● Task instructions:
A: According to the account of the in-laws, how many years have passed now?
B: Please go on with the account of the in-laws, starting after its final sentence.

● Text:
I am too soft spoken to answer back to these, cause I never thought/was shocked that someone or people could be so mean in such a vulnerable brand new phase that I was going through.
After this episode in my house with them I cried for days in privacy and was tired of being treated like some outsider who is just meant to nurse the baby and that’s it, and keeps getting judged by everything I did or said. I finally fought back with my in laws and told my husband straight that what he did is not right. Now it’s 4 years down and it’s only been me and husband post that 1 year.
My son loves us. I don’t love my husband one bit post that incident. I have become cold and stronger after that 1 year . I’ve told him multiple times that what he did was really wrong and we have had fights. I don’t talk to his parents cause they are sick people to have even told me those things.

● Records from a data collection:

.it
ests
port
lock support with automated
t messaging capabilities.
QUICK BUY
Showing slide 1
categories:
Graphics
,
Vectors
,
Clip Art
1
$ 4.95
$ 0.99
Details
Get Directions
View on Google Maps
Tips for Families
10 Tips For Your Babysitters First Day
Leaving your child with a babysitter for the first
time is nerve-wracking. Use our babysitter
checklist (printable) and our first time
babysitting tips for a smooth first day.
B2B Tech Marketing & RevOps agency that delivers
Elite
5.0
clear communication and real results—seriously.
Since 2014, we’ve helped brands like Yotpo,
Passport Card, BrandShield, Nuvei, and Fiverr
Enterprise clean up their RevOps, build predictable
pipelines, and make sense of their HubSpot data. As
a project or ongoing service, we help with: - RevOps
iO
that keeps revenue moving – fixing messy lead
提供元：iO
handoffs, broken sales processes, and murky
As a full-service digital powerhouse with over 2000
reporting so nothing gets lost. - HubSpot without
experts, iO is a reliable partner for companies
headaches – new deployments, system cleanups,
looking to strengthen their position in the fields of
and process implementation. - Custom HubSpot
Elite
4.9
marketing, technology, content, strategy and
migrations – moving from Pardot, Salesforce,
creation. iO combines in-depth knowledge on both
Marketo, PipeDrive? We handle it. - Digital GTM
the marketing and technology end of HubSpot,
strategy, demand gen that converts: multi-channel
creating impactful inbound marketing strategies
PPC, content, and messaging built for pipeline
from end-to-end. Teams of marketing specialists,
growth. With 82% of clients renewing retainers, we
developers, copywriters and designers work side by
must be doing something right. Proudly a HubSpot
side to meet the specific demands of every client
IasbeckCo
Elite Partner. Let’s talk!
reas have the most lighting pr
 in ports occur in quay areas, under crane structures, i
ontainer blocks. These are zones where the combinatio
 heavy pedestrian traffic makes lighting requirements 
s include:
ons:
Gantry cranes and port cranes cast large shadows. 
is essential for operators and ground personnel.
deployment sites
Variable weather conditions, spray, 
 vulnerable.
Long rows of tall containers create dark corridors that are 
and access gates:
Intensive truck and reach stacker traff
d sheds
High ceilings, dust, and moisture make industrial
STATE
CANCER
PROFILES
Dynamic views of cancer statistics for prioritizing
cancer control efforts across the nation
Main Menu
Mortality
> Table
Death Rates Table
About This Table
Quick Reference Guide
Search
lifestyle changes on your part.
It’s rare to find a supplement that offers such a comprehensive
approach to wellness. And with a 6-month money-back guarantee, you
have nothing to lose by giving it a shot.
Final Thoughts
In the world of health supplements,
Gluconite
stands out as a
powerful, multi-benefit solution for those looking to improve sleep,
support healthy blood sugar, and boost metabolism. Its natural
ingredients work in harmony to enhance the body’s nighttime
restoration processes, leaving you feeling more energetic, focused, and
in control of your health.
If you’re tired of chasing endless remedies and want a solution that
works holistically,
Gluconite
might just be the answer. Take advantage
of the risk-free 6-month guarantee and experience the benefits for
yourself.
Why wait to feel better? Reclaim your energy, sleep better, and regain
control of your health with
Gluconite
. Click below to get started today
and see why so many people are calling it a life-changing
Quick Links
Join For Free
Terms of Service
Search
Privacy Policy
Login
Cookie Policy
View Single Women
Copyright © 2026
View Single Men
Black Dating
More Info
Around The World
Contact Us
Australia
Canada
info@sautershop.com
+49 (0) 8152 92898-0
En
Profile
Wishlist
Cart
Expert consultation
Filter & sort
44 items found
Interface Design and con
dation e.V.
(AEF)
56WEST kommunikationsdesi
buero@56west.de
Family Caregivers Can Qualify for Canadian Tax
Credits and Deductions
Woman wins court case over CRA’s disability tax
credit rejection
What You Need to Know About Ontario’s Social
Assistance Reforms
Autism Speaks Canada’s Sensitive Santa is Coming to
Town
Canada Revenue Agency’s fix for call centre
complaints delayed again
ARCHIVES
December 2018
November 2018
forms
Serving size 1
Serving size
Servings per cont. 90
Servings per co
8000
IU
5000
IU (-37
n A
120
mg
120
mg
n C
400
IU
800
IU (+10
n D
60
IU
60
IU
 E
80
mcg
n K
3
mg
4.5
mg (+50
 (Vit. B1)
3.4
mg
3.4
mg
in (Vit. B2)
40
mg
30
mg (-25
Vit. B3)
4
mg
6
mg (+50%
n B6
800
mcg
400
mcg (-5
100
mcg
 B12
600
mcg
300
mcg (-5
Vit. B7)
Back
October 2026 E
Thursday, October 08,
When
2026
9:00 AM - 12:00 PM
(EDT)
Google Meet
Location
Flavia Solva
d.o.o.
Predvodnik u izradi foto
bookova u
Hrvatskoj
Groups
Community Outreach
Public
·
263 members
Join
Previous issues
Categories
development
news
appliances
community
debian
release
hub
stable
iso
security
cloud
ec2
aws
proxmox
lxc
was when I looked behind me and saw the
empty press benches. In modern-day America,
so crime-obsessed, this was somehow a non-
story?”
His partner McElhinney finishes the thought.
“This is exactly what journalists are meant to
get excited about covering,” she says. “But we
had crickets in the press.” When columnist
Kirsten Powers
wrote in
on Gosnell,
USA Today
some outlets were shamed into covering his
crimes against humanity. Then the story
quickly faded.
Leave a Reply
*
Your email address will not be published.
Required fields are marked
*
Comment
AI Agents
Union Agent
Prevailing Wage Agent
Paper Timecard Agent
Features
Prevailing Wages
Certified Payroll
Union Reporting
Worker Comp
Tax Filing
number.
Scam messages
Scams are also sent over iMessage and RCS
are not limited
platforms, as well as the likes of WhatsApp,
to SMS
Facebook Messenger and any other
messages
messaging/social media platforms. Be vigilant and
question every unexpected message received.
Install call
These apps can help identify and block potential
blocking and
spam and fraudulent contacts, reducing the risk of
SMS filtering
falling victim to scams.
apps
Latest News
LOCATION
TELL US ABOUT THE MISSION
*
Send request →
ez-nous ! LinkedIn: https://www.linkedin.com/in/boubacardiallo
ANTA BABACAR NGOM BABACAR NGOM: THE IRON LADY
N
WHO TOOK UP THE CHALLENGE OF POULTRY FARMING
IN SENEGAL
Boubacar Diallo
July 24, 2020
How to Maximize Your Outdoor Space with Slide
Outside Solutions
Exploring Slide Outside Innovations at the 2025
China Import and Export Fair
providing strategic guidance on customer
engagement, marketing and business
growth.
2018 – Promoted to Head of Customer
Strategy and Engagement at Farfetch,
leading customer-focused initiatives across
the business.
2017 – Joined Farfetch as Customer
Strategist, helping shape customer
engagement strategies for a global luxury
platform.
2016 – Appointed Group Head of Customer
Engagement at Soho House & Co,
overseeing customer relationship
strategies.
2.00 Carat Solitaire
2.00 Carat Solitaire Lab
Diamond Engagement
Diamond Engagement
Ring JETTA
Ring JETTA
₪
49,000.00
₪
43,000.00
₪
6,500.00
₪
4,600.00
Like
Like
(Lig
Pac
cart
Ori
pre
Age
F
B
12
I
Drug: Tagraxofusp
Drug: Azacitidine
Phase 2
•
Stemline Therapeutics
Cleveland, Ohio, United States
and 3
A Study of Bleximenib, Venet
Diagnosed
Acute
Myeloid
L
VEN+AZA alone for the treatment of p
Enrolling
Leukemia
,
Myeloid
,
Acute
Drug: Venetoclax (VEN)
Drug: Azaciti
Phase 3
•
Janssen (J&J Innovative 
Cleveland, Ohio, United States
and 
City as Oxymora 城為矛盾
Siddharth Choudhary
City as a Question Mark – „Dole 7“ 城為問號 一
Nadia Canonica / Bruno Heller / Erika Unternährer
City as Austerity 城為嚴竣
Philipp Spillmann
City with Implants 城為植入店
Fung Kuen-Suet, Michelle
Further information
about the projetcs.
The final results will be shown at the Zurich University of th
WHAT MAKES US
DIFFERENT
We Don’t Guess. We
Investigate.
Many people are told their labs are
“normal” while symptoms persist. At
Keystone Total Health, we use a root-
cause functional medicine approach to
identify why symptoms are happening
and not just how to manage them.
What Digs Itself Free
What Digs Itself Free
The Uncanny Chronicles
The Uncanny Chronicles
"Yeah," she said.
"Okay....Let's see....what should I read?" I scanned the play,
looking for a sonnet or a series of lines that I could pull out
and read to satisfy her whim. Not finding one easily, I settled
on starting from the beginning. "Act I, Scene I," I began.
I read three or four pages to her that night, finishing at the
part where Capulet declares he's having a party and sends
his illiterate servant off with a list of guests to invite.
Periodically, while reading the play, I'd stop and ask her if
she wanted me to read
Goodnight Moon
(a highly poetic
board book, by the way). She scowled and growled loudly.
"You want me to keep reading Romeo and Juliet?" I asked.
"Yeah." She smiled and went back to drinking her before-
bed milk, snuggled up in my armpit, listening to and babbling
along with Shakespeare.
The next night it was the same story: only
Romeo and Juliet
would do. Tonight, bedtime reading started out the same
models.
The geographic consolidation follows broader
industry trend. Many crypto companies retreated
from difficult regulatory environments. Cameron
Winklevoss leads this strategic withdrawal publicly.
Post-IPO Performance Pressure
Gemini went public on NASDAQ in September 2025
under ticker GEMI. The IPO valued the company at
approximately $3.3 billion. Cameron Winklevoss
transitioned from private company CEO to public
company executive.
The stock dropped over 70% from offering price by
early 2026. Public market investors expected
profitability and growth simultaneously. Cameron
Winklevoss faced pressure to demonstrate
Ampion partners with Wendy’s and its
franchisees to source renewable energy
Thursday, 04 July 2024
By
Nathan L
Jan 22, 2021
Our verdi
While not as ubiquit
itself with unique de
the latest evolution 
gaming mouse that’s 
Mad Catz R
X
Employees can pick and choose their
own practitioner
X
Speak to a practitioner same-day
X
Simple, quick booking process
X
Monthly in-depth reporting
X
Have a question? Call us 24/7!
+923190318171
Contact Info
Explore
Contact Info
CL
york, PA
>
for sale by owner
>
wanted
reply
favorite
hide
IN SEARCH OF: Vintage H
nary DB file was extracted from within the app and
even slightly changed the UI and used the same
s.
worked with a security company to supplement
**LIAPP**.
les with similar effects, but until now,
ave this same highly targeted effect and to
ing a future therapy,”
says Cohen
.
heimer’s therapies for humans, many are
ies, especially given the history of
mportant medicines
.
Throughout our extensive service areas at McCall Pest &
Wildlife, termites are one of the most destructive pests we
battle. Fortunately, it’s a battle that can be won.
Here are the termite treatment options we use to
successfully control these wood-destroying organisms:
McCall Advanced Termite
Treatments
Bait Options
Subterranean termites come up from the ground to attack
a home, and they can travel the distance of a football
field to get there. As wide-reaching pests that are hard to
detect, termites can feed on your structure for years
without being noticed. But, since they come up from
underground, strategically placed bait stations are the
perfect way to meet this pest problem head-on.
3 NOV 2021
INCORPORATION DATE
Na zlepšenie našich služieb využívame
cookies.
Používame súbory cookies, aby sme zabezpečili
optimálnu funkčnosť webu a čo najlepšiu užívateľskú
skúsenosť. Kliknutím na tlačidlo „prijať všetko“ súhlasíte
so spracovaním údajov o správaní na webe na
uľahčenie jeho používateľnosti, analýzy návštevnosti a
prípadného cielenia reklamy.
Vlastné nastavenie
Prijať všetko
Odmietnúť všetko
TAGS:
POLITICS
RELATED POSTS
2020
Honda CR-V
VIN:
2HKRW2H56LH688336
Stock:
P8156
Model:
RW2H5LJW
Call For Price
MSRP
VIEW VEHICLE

● Written answers:
A: Four years.

B:
My husband tries to act like he’s sorry sometimes when I fight but also know that he’s barely even bothered cause it’s been 4 years that I have even touched him. I know what he is going through “now she won’t leave me cause we have a kid together”
I’ll be honest, I’m a decent looking person but my husband is someone who doesn’t look good a bit. I loved him purely cause of an emotional connection with him and his support during my bad phase and he was clinging on to me always, never judged him by his looks. I feel in hindsight he did all that to probably win me over.
I can’t stand him touch me or hug me, forget intercourse. I can’t forgive him cause what he did was very very wrong.